Belge metni =>
Abaküs Yazılım
8. Hukuk Dairesi
Esas No: 2010/2323
Karar No: 2010/5391
Karar Tarihi: 08.11.2010

Yargıtay 8. Hukuk Dairesi 2010/2323 Esas 2010/5391 Karar Sayılı İlamı

8. Hukuk Dairesi         2010/2323 E.  ,  2010/5391 K.

    "İçtihat Metni"

    MAHKEMESİ :Asliye Hukuk Mahkemesi
    DAVA TÜRÜ : Tapu İptali ve Tescil

    ... ile ... ve ... aralarındaki tapu iptali ve tescil davasının kısmen kabulüne, kısmen reddine ve kısmen de karar verilmesine yer olmadığına dair ...Asliye Hukuk Mahkemesinden verilen 22.12.2009 gün ve 49/111 sayılı hükmün Yargıtay"ca incelenmesi davalı ... vekili tarafından süresinde istenilmiş olmakla dosya incelendi gereği düşünüldü:

    K A R A R

    Davacı, kazanmayı sağlayan zilyetlik hukuksal nedenine dayanarak hudutlarını belirttiği Nasıpınarı mevkiinde bulunan iki ayrı taşınmaz ile Dağyolu mevkiinde bulunan bir parça taşınmazın davalı ... üzerindeki tapu kaydının iptali ile adına tescilini istemiştir.
    Davalı ... vekili, davanın reddine karar verilmesi gerektiğini savunmuştur.
    Mahkemece, 209 ada 209 parsel yönünden davanın reddine, 209 ada 40 parsel hakkında yöntemine uygun şekilde açılmış dava bulunmadığından karar verilmesine yer olmadığına, 176 ada 31 parsel yönünden davanın kabulüne karar verilmiş, hüküm davalı ... vekili tarafından temyiz edilmiştir.
    Davacı, dosya arasında bulunan fen bilirkişi Selahattin Karaerik tarafından tanzim edilen 05.10.2009 tarihli rapor ekindeki krokide gösterilen 176 ada 31 parsel içinde bulunan C harfi ile gösterilen 1571.56 m2, D harfi ile gösterilen 1715.36 m2 ve E harfi ile gösterilen 4173.00 m2 yerin iptal ve tescilini istediği halde mahkemece 176 ada 31 parselin tamamı yönünden davanın kabulüne karar verilmiş olması HUMK.nun 74. ve 75. maddelerine aykırı olup, doğru olmamıştır.

İstenen =>
Karar metninden “8. Hukuk Dairesi         2010/2323” ile “adına tescilini istemiştir.” arasındaki bölümü, her iki ifade de dahil olmak üzere birebir çıkarın. Girdilerin bu işte hiçbir rolü yoktur.

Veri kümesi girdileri
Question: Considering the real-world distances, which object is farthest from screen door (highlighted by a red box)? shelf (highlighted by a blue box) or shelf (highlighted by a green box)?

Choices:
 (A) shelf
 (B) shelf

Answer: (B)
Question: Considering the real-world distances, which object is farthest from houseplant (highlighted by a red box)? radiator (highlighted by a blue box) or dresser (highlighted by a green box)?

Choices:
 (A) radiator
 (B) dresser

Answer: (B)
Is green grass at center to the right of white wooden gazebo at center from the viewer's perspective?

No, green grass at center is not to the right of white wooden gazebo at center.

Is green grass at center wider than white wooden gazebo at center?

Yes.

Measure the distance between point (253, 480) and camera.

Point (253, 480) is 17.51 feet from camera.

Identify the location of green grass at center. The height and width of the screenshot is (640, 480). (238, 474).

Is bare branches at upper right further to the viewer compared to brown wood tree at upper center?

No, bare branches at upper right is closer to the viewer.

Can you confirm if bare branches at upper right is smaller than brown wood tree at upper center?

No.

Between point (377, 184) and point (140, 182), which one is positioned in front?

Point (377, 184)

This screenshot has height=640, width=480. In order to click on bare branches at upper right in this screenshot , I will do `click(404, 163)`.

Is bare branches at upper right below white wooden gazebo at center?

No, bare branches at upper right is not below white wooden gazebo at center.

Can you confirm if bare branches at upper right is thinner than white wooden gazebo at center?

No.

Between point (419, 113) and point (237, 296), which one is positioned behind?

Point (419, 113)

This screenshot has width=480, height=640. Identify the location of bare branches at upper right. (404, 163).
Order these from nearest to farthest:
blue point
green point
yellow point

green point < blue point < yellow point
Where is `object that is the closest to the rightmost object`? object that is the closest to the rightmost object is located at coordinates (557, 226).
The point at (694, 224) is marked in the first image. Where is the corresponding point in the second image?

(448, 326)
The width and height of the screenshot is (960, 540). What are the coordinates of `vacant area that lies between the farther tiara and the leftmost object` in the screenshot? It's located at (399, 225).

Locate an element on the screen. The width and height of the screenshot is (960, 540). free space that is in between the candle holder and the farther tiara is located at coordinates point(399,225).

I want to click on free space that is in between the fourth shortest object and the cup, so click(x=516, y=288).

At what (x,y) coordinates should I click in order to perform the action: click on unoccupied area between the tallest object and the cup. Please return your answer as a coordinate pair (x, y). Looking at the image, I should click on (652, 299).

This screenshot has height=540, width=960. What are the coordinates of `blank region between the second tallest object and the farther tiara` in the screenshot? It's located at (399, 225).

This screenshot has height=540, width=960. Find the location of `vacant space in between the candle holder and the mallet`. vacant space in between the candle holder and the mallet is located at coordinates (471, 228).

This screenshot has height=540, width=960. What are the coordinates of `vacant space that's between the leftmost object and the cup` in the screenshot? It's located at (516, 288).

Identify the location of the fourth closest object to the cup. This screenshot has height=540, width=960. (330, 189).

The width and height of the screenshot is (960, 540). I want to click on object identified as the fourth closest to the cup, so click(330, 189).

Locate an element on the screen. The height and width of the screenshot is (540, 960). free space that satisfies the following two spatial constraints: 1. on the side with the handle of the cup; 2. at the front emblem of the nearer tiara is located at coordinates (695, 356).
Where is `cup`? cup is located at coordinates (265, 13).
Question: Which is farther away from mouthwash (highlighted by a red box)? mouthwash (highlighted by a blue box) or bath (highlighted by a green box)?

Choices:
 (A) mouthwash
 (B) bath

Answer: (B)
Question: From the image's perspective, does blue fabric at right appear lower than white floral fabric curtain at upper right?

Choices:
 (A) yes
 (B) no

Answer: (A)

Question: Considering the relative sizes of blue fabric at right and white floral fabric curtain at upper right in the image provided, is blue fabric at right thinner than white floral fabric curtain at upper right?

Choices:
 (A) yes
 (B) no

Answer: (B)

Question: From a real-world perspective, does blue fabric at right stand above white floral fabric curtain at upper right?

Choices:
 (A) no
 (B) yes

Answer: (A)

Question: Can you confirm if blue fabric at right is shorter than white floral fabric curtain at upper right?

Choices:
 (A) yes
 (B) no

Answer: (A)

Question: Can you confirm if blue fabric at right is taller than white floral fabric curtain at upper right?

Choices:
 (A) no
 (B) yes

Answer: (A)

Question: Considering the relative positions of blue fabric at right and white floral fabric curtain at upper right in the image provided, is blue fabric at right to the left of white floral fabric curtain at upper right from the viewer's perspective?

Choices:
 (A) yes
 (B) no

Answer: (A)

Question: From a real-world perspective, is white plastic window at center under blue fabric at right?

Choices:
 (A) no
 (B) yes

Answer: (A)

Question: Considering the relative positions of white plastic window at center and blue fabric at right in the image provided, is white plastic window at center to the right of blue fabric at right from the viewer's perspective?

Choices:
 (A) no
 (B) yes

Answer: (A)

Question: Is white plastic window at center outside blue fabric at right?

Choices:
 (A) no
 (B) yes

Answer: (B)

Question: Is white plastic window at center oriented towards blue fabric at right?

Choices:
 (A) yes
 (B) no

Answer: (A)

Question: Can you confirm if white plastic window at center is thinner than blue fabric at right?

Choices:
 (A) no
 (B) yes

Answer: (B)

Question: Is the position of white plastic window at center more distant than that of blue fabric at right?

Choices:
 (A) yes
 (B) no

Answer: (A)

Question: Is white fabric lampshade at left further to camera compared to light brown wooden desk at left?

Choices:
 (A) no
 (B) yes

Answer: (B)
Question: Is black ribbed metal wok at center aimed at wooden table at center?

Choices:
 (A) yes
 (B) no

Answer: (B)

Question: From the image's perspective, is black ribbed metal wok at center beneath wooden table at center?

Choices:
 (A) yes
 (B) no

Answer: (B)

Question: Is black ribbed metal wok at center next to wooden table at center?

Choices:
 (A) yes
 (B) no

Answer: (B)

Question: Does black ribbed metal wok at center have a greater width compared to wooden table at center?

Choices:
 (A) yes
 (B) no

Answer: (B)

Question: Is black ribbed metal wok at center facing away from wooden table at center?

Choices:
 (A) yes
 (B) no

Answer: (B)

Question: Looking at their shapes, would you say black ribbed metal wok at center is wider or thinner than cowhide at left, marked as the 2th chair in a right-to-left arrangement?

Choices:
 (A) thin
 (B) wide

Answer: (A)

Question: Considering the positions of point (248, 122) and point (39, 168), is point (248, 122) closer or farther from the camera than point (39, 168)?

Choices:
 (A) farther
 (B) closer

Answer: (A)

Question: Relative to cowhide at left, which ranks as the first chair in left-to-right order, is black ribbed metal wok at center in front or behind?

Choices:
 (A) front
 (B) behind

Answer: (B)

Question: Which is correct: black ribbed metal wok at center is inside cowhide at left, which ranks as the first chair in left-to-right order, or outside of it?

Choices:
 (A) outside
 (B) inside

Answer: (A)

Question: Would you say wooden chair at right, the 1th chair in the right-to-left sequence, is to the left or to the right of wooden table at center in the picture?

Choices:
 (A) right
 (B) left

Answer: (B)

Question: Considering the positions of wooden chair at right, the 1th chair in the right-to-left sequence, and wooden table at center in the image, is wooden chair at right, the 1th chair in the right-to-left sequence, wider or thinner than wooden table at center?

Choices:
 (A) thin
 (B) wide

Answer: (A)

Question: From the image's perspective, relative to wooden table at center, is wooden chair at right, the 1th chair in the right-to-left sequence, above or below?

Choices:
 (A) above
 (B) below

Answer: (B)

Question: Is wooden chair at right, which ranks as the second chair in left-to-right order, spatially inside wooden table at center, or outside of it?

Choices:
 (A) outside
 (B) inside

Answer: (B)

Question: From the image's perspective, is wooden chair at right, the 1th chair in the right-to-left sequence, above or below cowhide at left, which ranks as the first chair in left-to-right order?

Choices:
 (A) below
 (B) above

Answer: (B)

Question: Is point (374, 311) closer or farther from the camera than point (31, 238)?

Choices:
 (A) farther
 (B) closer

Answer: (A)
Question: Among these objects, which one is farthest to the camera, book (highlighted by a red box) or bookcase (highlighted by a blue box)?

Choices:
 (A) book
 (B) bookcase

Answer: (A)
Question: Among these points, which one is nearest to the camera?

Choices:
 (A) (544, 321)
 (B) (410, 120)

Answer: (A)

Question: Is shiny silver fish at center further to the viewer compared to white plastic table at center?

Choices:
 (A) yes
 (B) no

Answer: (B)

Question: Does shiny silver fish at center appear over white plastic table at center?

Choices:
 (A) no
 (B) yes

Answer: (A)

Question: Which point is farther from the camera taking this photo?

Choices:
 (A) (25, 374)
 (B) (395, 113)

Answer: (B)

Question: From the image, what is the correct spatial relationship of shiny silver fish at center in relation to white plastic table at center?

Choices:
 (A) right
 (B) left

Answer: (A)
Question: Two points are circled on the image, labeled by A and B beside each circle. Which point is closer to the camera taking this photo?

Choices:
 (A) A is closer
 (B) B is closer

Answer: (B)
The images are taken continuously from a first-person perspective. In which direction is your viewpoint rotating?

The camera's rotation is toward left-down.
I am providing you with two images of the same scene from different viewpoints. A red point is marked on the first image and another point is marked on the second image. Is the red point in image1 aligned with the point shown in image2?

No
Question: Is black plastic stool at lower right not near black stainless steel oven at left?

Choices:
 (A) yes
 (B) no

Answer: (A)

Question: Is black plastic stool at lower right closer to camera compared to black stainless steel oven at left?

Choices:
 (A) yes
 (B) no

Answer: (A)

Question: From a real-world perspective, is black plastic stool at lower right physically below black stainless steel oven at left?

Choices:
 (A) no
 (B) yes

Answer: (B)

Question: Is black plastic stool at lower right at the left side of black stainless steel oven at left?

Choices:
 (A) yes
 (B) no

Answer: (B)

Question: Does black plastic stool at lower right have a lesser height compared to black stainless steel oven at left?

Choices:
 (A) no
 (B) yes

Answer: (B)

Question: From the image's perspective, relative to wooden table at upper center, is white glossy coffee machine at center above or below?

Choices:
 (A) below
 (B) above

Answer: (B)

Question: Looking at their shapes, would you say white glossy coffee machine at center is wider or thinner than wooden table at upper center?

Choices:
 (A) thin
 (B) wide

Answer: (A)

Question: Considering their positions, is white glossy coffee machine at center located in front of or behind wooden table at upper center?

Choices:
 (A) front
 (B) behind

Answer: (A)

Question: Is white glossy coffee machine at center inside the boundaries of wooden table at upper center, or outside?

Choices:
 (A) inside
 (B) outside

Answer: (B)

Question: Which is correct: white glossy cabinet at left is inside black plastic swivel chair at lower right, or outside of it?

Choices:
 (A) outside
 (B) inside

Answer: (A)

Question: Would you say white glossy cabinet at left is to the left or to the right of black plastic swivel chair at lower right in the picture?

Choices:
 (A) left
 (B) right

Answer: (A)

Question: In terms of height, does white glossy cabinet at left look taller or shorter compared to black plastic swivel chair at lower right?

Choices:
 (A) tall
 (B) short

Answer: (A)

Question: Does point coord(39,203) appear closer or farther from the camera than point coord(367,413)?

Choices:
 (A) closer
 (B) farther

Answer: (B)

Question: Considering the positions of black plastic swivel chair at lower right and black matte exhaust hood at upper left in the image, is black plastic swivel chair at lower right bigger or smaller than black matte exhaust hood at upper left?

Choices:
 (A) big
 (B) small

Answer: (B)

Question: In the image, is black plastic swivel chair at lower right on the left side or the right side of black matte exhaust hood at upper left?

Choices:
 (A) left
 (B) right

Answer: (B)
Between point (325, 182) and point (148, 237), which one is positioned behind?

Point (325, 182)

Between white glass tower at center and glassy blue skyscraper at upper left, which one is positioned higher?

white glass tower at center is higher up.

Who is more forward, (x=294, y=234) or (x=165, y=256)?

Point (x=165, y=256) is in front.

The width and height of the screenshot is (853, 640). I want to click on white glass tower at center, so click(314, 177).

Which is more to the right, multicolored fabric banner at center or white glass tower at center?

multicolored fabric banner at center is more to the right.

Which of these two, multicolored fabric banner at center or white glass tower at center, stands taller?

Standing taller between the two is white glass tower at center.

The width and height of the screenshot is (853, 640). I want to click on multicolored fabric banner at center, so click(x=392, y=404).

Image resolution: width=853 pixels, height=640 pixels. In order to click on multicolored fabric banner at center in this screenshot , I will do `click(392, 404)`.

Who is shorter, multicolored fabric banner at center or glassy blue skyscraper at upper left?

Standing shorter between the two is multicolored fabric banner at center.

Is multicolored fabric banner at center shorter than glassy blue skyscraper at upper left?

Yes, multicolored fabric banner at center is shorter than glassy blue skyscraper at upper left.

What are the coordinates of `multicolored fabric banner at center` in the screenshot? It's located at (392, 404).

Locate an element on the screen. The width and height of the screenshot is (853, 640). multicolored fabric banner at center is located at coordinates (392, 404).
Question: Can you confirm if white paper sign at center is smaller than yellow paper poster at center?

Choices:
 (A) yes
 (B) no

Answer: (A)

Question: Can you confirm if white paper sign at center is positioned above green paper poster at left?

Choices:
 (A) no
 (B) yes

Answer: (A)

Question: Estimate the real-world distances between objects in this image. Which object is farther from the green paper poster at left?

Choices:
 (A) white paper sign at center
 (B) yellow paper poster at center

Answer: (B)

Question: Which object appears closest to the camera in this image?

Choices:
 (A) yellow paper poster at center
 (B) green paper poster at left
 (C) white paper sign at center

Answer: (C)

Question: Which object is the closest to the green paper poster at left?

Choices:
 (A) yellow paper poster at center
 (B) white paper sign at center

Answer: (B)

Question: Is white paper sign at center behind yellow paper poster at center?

Alıştırmanın cevabı =>
8. Hukuk Dairesi         2010/2323 E.  ,  2010/5391 K.

    "İçtihat Metni"

    MAHKEMESİ :Asliye Hukuk Mahkemesi
    DAVA TÜRÜ : Tapu İptali ve Tescil

    ... ile ... ve ... aralarındaki tapu iptali ve tescil davasının kısmen kabulüne, kısmen reddine ve kısmen de karar verilmesine yer olmadığına dair ...Asliye Hukuk Mahkemesinden verilen 22.12.2009 gün ve 49/111 sayılı hükmün Yargıtay"ca incelenmesi davalı ... vekili tarafından süresinde istenilmiş olmakla dosya incelendi gereği düşünüldü:

    K A R A R

    Davacı, kazanmayı sağlayan zilyetlik hukuksal nedenine dayanarak hudutlarını belirttiği Nasıpınarı mevkiinde bulunan iki ayrı taşınmaz ile Dağyolu mevkiinde bulunan bir parça taşınmazın davalı ... üzerindeki tapu kaydının iptali ile adına tescilini istemiştir.